PubMed Search Tips
January 4, 2007
PubMed was developed by the National Center for Biotechnology Information (NCBI) at the National Library of Medicine (NLM) as part of the Entrez retrieval system.
It provides free access to MEDLINE, the NLM database of indexed citations and abstracts to medical, nursing, dental, veterinary, health care, and preclinical sciences journal articles
It includes additional selected life sciences journals not in MEDLINE.It adds new citations Tuesday through Saturday.
Basic Search Techniques
1.Type any key word or phrase into the search box as shown in the image. Use an asterisk (*) to retrieve variations on a word, e.g., bacter* retrieves bacteria, bacterium, bacteriophage, etc.
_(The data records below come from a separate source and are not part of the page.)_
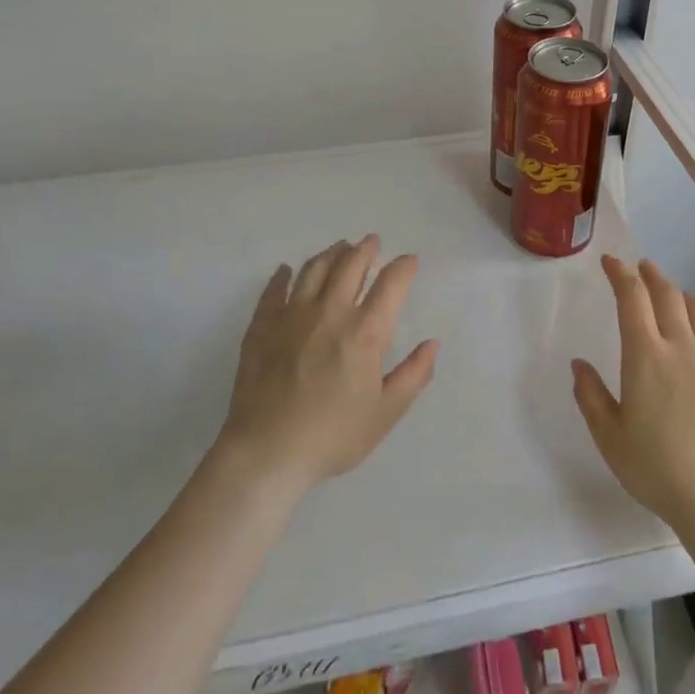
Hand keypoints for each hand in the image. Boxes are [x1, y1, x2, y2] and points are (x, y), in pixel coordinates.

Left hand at [218, 235, 438, 492]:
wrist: (267, 451)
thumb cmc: (334, 435)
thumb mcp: (386, 412)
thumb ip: (413, 374)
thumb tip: (432, 343)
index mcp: (365, 331)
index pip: (391, 284)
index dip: (403, 267)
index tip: (409, 260)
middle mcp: (330, 312)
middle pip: (350, 265)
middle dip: (365, 249)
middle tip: (372, 242)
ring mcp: (292, 315)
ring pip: (313, 269)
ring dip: (330, 254)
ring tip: (339, 248)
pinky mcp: (262, 326)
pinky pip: (274, 290)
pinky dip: (282, 276)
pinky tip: (285, 271)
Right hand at [572, 255, 694, 538]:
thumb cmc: (654, 467)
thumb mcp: (608, 435)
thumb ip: (591, 395)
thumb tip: (579, 365)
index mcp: (645, 356)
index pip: (632, 298)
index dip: (621, 274)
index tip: (612, 262)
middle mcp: (681, 347)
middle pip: (668, 296)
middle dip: (652, 276)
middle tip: (642, 269)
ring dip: (684, 296)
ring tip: (675, 297)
For a Subject Search: Enter one or more words (e.g., asthma drug therapy) in the query box and click on Go. PubMed automatically “ANDs” (combines) terms together so that all terms or concepts are present, and it translates your words into MeSH terms.
For an Author Search: Enter the author’s name in the format of last name first followed by initials (e.g., byrnes ca).
Use Boolean operators (AND, OR, and NOT) to combine topics in the search box if desired.
2.click button GO to Run Your Search
3.Setting Limits
Click on ‘Limits’ on the Feature tabs as shown in the image. Choose the restrictions for your search, e.g. a specific language, article type, date, or subset of PubMed, e.g. nursing journals, cancer or bioethics.
Note: Limits remain in place until you change or remove them. Limits other than language or date will exclude NEW records that are “in process” or “supplied by Publisher.”
4.Anatomy of a PubMed Search
PubMed employs a process called Automatic Term Mapping. This means that your search term is matched against (in the following order):
1. MeSH (Medical Subject Headings) Translation Table
2. Journals Translation Table
3. Phrase List
4. Author Index
For example:
Enter mad cow disease and Pub Med will search for the mapped MeSH heading, Encephalopathy, Bovine Spongiform OR the text words mad cow disease.